In un reticolo di mani e di volti del pellegrino Pier Orler, nove storie che si incrociano raccontando le istantanee di un cammino e, al tempo stesso, le molte vite intercettate in terra di Puglia, maggio 2014.
Soundtrack: Elton John, “Mona Lisa and Mad Hatters” (non so perchè, ma mi gira così).
Come in una battaglia navale, solo che è pedestre. Nel senso che si è camminato. Tanto. Tutto per incocciare questi volti e queste mani.
In C2 c’è Carlo Di Corato, patron delle cantine Rivera. Sulle prime pensava, piuttosto sbalordito, che gli arrivassero in casa un gruppo di podisti in mutande e col bicchiere in mano. Poi ha capito e si è adeguato. Il suo Violante 2011, Nero di Troia in purezza, Castel del Monte doc, ci è piaciuto assai per la godibile semplicità.
Quello in A2 è il personaggio più singolare. Fa il pastore fra Minervino e Montegrosso, in una masseria che è nel cuore della Puglia ma si chiama Friuli. E’ l’ultima rimasta come nell’800: senz’acqua e senza bagno, annerita dal fumo. Lui ci va la mattina e la notte torna a casa. “Mi piace così”, dice. Di nome fa Michele, di cognome Solitario. Davvero, non è uno scherzo. Omen nomen.
A1: il trio lescano. Al centro il Moscato di Trani di Villa Schinosa, di gran lunga il migliore che abbiamo assaggiato. Impettito sulla botte c’è il feroce Filippo, salito lassù con un sol balzo. Il terzo è Corrado Capece Minutolo, il titolare dell’azienda.
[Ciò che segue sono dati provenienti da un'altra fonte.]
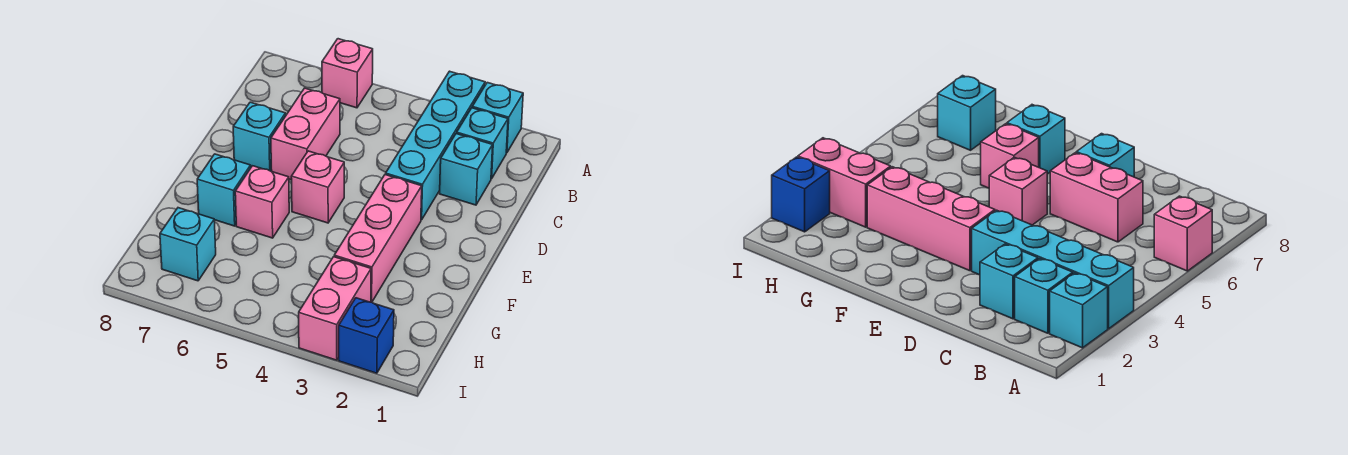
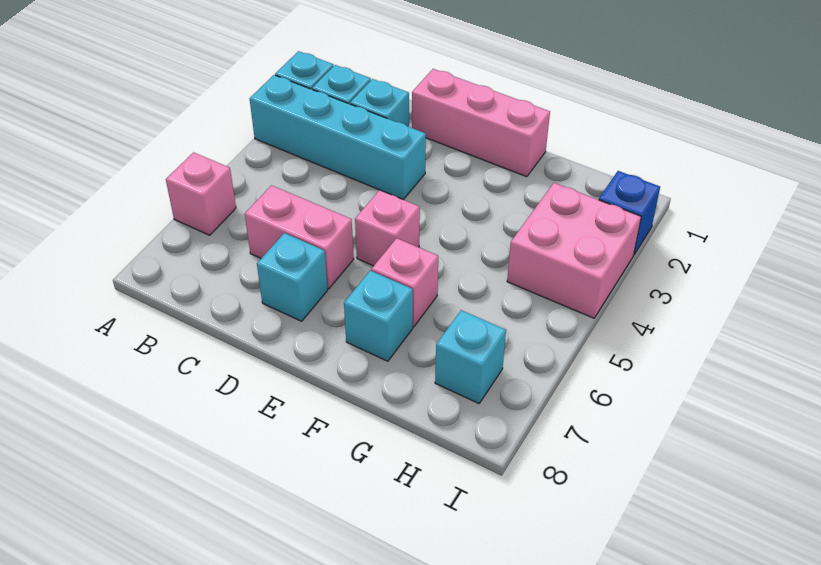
pink brick E3:G3 level 1 -> pink brick D1:F1 level 1
pink brick H3:I3 level 1 -> pink brick H3:I4 level 1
Che per vivere fa l’agricoltore e per hobby il velista. Quando ha tempo, si capisce. Nei ritagli comunque ha vinto tre titoli mondiali in classe beneteau, tanto per gradire.
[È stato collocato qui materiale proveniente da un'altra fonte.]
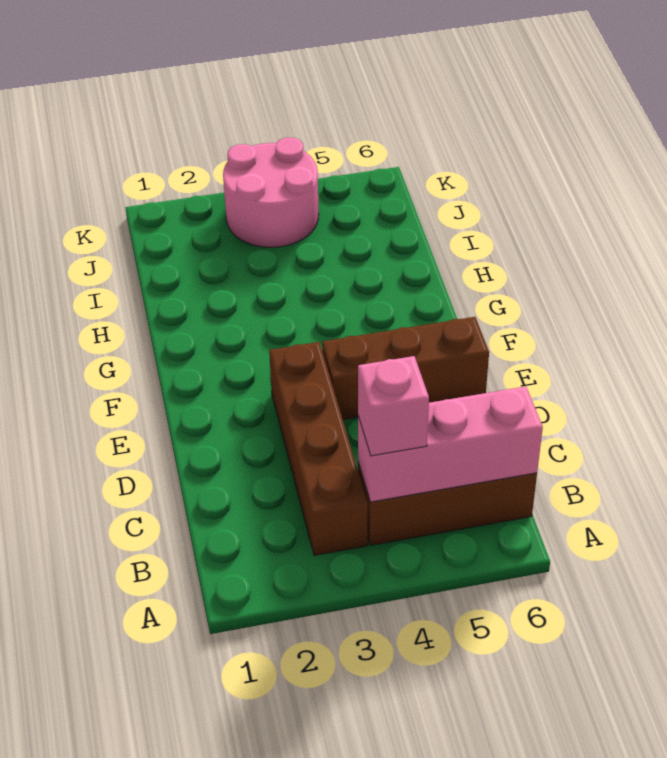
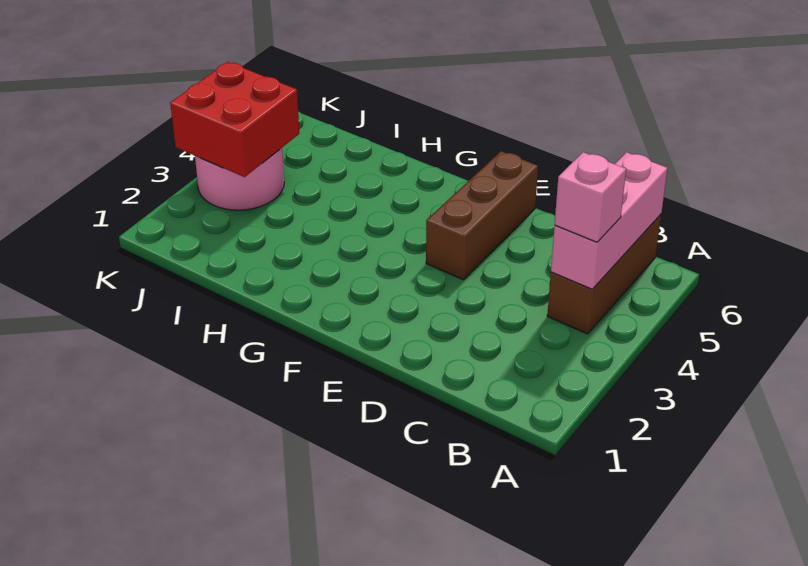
brown brick B3:E3 level 1 -> none
none -> red brick J3:K4 level 2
La casella C3 ospita la portaerei di questa battaglia. O piuttosto disfida, dovrei dire, visto che il Pellegrinaggio celebrava quella di Barletta. Nella foto, messer Pietro Zito da Montegrosso, maestro di mestoli e di orti. L’Ettore Fieramosca della gastronomia tradizionale pugliese è lui. Si esercita in un orto di due ettari dove la toilette è sotto un olivo. Non ci credete? Andate a vedere, tanto lui vi ci porta comunque.
In A1, seduto alla scrivania del bisnonno fondatore, c’è Giovanni Mucci da Andria, il re del confetto artigianale. Prima di visitare la sua bottega-museo, ero convinto che i confetti fossero quelli bianchi dei matrimoni. Dopo mezz’ora con la famiglia Mucci ho scoperto che esiste un linguaggio del confetto. O, se volete, un confetto per ogni occasione. E se la futura suocera non vi porta i suoi, son guai…
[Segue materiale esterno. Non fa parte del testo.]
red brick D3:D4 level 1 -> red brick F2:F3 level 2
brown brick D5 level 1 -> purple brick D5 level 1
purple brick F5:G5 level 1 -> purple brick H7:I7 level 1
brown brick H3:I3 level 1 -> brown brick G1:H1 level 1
Bianche e ovali come confetti nuziali, ma più cremose e grandi assai, sono le burrate che Vincenzo Fucci, casella B2, fabbrica nel suo laboratorio andriese. La notizia sorprendente è stata che la burrata non è una specialità antica, ma moderna: l’hanno inventata una cinquantina d’anni fa, ad Andria è ovvio, per salvare il latte che altrimenti andava a male. Ben glie (e ce) ne incolse.
Il terzetto in C1 immortala Alessandro Gallo, ristoratore in Trani presso il locale che porta il suo nome, tra due camerieri con i vassoi pieni di dolci pugliesi. Le tentazioni della gastronomia locale hanno garantito ai pellegrini un ritorno con un paio di chili in più rispetto alla partenza, nonostante i 120 km percorsi a piedi. Grazie Alessandro!
In B1 e B3, infine, ci sono quattro delle dieci mani che ci hanno accolto alla Masseria Barbera di Minervino, dopo il primo giorno di cammino: cena sontuosa preceduta da dimostrazione vivo-live di fabbricazione casalinga di orecchiette, cesti di vimini e scaldatelli. Cioè taralli scaldati: prima bolliti e poi passati in forno per garantirgli freschezza sempiterna. Come i Pellegrini Artusiani, insomma.